Elena estaba montada en su todoterreno preparado para recorrer el desierto, se dirigía hacia la Biblioteca donde pensaba recoger a Usutu y a Tomás en cuanto salieran.
El sol resplandeciente del mediodía le vislumbraba en los ojos por lo que no le quedo otra opción que ponerse unas gafas de sol.
La arena salpicaba la defensa manchando la parte delantera de su automóvil y a su vez ralentizando la velocidad del vehículo.
Una inmenso muro de rocas apareció a su derecha, imponente por su altura y admirable por su belleza geológica.
Las montañas rojas, del desierto que ahora se estaba convirtiendo Terra Ferma, sustituían a las grandes arboledas que gobernaban antaño las zonas salvajes de este mundo.
Sin previo aviso, el suelo donde se sustentaba esta montaña desapareció inexplicablemente, y el gran escenario que contemplaba Elena con dulzura, se derrumbó y se perdió en lo más profundo de aquel agujero negro.
El derrumbe de la montaña provocó una tormenta de arena y rocas que causaron que Elena perdiera el control del todoterreno y sufriera un accidente espectacular, con trés vueltas de campana letales.

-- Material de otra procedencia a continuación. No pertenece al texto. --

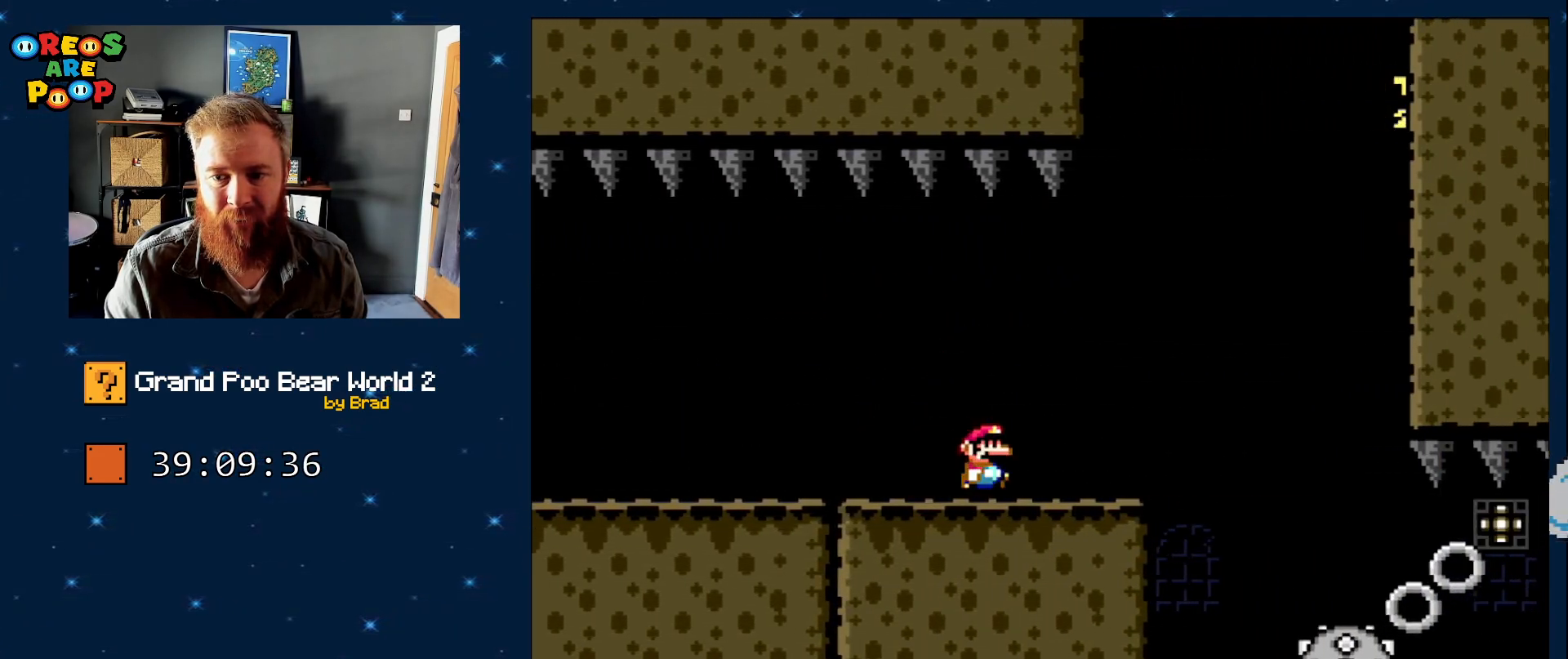
{"dt_ms": 500, "buttons": ["A", "X", "DPAD_LEFT"], "events": [[167, "A", "down"], [300, "DPAD_RIGHT", "up"], [417, "DPAD_LEFT", "down"]]}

Por gracia del destino, Elena salió del armazón restante del vehículo ilesa, sólo con un par de rasguños de compensación.
Sus gafas estaban destrozadas, así que tuvo que protegerse del polvo que surcaba el aire con sus brazos, hasta que unos minutos después todo volvió a la normalidad.
Elena empezó a poder vislumbrar el entorno a su alrededor y enfrente suya vio a un anciano, de unos 70 años, con un traje elegante cubierto desde los hombros hasta más o menos la altura de las rodillas por una bata blanca.
Estaba claro de que se trataba de un hombre de ciencia.
Elena se acercó al viejo:
-¿Qué quieres?
-Hotel San Marcos, cerca de la avenida Figueroa, habitación 423.
-¿Creía que mi contacto me daría la dirección?
-Es demasiado arriesgado confiar en alguien que tenga la más mínima sospecha de tus acciones.
-Entonces, ¿Qué debo hacer ahora?
-Lo más importante que debes hacer es, usando los métodos que sean necesarios, conseguir que Tomás Campos llegue sano y salvo al Ágora de Gea y como objetivo secundario debes eliminar a tu contacto lo antes posible.
-Señor. ¿Por qué me entrega su dirección ahora y no después de que haya realizado la misión?
-Todos nosotros necesitamos incentivos con cierta frecuencia para mantener nuestra confianza intacta, además sabe que esta misión es de vital importancia y no creo que abandone ahora.
-Le agradezco su fe en mí señor.
-Buena suerte señorita Reyes.
Después de que la conversación que mantuvo con Elena finalizara, el anciano desapareció entre las dunas del desierto.
Elena se quedó un rato de pie donde estaba, observando el agujero negro de unos 4 km de diámetro que se extendía donde antes estaba la montaña.